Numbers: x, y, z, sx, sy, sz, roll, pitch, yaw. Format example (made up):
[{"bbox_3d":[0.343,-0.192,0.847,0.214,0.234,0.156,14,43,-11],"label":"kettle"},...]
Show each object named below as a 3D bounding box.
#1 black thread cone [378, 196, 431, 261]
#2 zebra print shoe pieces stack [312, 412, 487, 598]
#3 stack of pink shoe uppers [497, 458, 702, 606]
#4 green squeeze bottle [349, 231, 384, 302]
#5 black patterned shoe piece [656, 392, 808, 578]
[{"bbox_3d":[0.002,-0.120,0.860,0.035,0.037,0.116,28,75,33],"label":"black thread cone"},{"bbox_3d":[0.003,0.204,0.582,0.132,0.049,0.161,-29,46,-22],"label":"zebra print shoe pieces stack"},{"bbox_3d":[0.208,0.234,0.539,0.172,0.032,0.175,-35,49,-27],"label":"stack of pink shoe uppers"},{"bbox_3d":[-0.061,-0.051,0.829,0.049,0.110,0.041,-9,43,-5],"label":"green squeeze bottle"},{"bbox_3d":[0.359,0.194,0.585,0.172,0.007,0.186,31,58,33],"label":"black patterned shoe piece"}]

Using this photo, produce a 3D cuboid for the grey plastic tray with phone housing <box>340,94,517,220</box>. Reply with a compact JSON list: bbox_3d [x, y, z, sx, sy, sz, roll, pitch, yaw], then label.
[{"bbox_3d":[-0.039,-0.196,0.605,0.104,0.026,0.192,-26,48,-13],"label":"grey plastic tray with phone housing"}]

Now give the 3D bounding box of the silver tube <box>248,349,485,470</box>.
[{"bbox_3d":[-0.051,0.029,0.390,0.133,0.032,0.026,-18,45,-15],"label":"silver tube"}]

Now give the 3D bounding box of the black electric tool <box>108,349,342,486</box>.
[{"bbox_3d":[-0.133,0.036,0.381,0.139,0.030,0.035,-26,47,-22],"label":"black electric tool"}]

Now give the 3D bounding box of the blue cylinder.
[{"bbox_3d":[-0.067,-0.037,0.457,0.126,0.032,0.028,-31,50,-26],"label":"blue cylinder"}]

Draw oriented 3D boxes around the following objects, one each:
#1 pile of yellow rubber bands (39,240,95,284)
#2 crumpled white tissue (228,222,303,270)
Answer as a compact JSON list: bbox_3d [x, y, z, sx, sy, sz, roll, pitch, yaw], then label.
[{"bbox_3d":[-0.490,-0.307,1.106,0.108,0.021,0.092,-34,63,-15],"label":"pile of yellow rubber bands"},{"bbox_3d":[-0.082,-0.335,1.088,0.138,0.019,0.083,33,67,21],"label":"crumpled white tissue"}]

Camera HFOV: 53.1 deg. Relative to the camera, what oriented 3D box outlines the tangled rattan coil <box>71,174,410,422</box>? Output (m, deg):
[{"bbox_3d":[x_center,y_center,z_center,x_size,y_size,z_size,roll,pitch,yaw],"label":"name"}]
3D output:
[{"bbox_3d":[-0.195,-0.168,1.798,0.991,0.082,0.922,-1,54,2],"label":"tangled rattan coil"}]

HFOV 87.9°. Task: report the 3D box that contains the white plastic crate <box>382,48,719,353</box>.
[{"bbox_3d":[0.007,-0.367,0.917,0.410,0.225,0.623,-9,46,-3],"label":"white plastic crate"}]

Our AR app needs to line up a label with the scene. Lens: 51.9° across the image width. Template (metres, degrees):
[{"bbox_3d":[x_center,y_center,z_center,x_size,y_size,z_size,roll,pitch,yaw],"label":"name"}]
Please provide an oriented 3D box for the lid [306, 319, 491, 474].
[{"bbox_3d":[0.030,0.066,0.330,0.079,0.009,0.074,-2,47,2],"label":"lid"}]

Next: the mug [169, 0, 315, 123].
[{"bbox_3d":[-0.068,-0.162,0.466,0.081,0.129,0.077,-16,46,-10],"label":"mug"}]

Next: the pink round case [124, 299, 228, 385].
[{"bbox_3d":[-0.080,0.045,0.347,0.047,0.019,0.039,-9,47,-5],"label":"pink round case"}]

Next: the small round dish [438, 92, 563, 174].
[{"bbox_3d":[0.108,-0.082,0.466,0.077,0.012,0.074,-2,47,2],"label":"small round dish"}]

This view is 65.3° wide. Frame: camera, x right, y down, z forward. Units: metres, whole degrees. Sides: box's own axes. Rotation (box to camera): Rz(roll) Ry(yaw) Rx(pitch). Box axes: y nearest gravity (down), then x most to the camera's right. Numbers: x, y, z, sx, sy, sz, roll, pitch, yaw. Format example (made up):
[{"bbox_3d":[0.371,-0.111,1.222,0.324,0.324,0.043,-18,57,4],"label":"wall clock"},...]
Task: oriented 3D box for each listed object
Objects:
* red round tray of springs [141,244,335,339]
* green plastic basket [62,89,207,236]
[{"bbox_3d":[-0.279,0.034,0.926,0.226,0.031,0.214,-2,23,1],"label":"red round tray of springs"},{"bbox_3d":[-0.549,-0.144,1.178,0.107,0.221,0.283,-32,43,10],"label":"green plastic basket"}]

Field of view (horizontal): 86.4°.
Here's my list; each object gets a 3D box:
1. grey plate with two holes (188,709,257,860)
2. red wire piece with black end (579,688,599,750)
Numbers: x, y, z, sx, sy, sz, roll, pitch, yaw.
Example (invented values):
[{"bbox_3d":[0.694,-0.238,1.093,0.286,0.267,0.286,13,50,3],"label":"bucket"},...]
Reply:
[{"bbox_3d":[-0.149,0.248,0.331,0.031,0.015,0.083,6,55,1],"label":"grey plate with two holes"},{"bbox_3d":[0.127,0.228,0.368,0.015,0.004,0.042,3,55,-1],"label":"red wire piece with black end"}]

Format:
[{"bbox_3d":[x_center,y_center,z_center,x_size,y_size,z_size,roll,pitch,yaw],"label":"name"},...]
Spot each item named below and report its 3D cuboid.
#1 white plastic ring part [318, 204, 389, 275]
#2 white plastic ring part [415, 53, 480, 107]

• • •

> **What is needed**: The answer must consist of every line above that contains the word "Numbers".

> **Result**:
Numbers: x, y, z, sx, sy, sz, roll, pitch, yaw. Format example (made up):
This view is 65.3° wide. Frame: camera, x right, y down, z forward. Units: metres, whole degrees. Sides: box's own axes. Rotation (box to camera): Rz(roll) Ry(yaw) Rx(pitch). Box axes: y nearest gravity (down), then x most to the camera's right. Numbers: x, y, z, sx, sy, sz, roll, pitch, yaw. Format example (made up):
Numbers: x, y, z, sx, sy, sz, roll, pitch, yaw.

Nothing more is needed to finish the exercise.